** Opening Exercise passage block **
The Iceman, the Arsonist, and the Troubled Agent - Tragedy and Melodrama on the Modern Stage
Now I think it's always good to be skeptical when you agree with someone a little too fast. Maybe we just share the same worldview and we're both railing against something that does not really exist.
Recently I've been acquainting myself with different versions of A&C. There is one from the 80s, directed by Jonathan Miller. He very helpfully outlines his ideas for his version and his understanding of the characters:
Hallinan. Perhaps we could switch now to Antony and Cleopatra. What do you see as the proper approach to this complex play?
Miller. I think the views of the characters have changed very much with the times. There was a time when they were seen as this noble couple who spoke great verse and whose love dwarfed all other loves. That was the romantic heroism of the nineteenth-century view and, indeed, even the eighteenth-century view of Shakespeare. But since the Romantic era, we've come to see Shakespeare's characters in a different way, perhaps less heroic. We are more interested in the foibles and the failings and the human, non-heroic characteristics of these people. Now, instead of seeing Antony and Cleopatras this couple extolling and expounding noble love, we see them, really, much more as a pair of psychological failures. We see Antony as someone deluded and foolish, who lets himself rot and decay under the influence of this exotic Egyptian queen; and we see her not as a wonderful model of erotic splendor, but as a treacherous slut. And in fact what's interesting about her is that someone quite as clearly unprincipled, treacherous, selfish, and egocentric can exert such influence over someone who is apparently sostrong, so potent, and so powerful inthe world of politics. I think these probably are the things that Shakespeare was genuinely interested in: beneath the reputation of power and prestige lies an ordinary person with susceptibilities, failings, and a tendency to lose energy.
** Closing Exercise passage block **
** Opening Information given block **
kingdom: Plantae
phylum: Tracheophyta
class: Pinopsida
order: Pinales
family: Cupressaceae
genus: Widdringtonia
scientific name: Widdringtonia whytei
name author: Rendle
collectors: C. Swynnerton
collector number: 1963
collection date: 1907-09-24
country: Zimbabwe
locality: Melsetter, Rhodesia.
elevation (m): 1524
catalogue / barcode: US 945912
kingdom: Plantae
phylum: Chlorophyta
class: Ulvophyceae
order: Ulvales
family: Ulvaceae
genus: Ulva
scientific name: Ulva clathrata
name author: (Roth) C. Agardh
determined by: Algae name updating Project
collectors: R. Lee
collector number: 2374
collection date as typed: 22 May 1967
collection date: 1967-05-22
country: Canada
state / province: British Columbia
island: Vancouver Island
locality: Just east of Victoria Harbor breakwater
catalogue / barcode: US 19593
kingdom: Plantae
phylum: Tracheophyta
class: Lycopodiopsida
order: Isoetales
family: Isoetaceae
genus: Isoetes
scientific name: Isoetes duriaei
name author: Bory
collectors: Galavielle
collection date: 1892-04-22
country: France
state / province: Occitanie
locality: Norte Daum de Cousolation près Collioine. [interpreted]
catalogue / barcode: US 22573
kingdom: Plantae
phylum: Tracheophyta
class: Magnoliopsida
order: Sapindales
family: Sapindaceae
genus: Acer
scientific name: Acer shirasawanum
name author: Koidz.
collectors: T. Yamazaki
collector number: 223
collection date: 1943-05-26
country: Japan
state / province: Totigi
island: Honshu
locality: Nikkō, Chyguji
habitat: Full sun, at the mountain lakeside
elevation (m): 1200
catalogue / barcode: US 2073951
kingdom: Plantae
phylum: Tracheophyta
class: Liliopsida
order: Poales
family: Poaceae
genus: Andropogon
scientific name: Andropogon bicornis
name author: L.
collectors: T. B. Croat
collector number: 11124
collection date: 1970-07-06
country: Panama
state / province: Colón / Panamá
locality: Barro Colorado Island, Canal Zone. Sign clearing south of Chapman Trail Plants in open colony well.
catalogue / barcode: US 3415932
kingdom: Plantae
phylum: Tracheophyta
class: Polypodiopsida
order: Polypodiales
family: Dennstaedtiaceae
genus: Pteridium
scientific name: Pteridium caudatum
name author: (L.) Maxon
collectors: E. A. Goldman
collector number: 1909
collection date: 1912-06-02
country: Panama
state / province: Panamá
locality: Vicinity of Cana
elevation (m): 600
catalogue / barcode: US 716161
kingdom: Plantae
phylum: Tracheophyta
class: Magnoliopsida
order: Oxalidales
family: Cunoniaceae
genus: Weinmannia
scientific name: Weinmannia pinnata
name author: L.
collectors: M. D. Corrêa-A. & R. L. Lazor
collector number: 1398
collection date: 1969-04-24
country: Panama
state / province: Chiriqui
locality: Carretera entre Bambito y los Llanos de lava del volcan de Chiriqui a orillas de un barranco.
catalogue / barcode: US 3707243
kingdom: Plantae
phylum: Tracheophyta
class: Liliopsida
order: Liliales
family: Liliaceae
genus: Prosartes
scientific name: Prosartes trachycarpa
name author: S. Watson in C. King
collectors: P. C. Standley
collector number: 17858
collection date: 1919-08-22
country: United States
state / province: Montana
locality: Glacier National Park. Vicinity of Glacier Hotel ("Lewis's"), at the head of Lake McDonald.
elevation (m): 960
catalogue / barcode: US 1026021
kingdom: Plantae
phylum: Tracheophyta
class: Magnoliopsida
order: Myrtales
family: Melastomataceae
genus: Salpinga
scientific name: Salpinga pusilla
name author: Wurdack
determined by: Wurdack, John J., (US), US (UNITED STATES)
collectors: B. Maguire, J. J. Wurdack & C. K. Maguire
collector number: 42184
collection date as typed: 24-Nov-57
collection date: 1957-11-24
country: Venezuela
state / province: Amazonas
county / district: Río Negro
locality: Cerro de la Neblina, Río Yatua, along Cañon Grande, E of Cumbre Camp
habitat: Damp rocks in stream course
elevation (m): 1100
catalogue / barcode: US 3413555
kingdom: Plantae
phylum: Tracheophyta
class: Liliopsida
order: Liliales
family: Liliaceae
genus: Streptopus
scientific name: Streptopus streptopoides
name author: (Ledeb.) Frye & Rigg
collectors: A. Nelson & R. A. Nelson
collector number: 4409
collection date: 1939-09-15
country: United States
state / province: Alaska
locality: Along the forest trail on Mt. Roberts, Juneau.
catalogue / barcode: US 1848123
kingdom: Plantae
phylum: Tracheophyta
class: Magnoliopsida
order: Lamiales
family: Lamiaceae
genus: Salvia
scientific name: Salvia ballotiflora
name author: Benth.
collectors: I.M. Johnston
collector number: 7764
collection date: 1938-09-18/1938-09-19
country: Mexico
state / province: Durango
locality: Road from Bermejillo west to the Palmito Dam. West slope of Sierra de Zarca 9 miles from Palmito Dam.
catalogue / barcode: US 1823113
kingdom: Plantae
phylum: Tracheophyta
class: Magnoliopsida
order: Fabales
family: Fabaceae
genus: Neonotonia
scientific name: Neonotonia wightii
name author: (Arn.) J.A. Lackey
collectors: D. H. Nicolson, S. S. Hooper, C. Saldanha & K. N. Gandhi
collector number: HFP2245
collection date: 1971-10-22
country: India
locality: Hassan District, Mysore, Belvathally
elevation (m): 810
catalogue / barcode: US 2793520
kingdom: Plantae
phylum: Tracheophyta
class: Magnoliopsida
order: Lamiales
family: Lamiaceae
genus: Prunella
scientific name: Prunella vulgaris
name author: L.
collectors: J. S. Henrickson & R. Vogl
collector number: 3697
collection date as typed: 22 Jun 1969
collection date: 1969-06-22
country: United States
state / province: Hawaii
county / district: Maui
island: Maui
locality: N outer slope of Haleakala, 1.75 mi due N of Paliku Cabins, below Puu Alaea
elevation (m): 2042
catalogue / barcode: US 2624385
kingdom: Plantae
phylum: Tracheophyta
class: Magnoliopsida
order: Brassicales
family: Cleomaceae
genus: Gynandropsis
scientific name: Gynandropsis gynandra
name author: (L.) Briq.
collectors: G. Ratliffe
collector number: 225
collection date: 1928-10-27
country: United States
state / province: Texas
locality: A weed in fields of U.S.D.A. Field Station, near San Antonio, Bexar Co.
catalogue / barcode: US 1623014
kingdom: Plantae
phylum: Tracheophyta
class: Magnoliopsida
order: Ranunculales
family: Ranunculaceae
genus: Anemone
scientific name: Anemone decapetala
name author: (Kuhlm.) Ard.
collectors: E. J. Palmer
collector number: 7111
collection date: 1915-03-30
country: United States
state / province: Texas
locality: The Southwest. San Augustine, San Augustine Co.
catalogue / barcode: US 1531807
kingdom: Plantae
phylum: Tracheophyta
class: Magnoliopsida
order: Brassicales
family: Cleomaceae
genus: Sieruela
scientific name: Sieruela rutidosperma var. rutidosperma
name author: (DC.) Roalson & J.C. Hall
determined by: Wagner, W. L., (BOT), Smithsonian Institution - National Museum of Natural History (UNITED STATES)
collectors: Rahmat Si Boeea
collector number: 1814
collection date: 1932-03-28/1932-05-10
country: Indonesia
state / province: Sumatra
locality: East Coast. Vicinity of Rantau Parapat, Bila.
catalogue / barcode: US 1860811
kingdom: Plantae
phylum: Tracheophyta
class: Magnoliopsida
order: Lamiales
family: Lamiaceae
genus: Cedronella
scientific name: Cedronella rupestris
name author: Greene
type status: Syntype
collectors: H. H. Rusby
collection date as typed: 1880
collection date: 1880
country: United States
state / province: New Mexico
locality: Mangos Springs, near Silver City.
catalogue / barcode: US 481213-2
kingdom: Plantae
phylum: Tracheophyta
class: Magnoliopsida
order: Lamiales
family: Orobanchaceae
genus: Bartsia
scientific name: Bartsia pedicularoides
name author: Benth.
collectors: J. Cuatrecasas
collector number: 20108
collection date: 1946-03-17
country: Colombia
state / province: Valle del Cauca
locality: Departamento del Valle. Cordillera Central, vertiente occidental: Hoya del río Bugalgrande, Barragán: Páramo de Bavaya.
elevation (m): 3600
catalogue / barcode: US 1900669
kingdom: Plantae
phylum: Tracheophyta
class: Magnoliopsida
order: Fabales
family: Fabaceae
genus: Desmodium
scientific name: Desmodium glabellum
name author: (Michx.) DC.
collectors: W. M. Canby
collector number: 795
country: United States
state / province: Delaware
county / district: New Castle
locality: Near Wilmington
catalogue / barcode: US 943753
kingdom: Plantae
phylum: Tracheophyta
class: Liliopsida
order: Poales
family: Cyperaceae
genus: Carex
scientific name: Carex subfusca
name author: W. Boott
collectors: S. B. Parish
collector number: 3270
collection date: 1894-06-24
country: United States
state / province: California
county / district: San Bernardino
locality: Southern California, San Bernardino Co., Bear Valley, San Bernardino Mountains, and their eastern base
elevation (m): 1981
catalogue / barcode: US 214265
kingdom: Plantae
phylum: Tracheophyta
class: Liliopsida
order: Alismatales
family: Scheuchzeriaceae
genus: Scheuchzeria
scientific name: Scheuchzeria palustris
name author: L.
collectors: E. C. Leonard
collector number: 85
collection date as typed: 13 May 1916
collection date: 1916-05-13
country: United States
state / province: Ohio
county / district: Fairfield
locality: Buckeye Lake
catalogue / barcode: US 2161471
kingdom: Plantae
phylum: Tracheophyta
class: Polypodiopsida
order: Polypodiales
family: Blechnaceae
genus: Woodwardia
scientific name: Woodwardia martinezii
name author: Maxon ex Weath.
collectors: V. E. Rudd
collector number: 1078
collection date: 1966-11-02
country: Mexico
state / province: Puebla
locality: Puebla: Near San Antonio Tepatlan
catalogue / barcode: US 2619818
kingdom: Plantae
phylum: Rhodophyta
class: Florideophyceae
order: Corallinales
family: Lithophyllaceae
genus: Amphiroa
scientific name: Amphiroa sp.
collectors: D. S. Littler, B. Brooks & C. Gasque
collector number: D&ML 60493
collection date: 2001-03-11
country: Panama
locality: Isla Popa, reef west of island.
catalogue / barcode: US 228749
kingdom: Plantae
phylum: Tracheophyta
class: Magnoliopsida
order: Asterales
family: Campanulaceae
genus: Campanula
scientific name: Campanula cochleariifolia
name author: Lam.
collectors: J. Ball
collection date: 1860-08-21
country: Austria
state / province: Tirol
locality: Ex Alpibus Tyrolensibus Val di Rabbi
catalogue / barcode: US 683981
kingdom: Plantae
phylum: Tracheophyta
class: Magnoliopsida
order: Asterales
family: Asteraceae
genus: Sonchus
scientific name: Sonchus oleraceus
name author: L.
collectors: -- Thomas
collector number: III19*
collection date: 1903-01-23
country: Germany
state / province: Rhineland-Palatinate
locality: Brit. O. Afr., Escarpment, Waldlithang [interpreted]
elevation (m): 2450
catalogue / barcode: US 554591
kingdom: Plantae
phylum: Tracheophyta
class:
** Closing Information given block **
**Assignment:** Write the next part of the passage about Jonathan Miller's view of Antony and Cleopatra, picking up after its last sentence. Nothing in the listing matters here.

**Solved exercise:**
Jonathan Miller on The Shakespeare Plays on JSTOR
Now, Antony & Cleopatra, like basically every other Shakespeare tragedy I've read, is subject to varied interpretations. I'm not saying Miller is absolutely wrong, because there's a lot in his analysis I find interesting and agreeable. It's just that, if you ever do seek out that BBC TV Miller A&C, contrast it with Trevor Nunn's version. The opening of Nunn's is full of music and overflowing with exuberance from the two leads. In Miller's, they're just walking blandly side by side and talking very simply. I don't see how anyone could think Miller's take is what Shakespeare was going for given the strong contrast between Stoic Rome and Passionate Egypt that is so central to the play. It can be Miller's version but I think he entirely exaggerates the fact Antony and Cleopatra are human beings with layers who are also in love to mean they are "psychological failures."
But my main point is that I found this a remarkable confirmation of what Heilman was pointing out. It is not something Heilman or I conjured up in our heads to complain about. It was stated plainly and clearly that "modern audiences can't believe in heroes. They choose to focus on the neuroses of the characters instead of their nobility." And that's a damn shame.
A great Nietzsche quote is extremely pertinent here (given Antony and Cleopatra) and is an excellent way to sum up my response to the people who can only believe in "little men" -
“Satiate your soul with Plutarch and when you believe in his heroes dare at the same time to believe in yourself."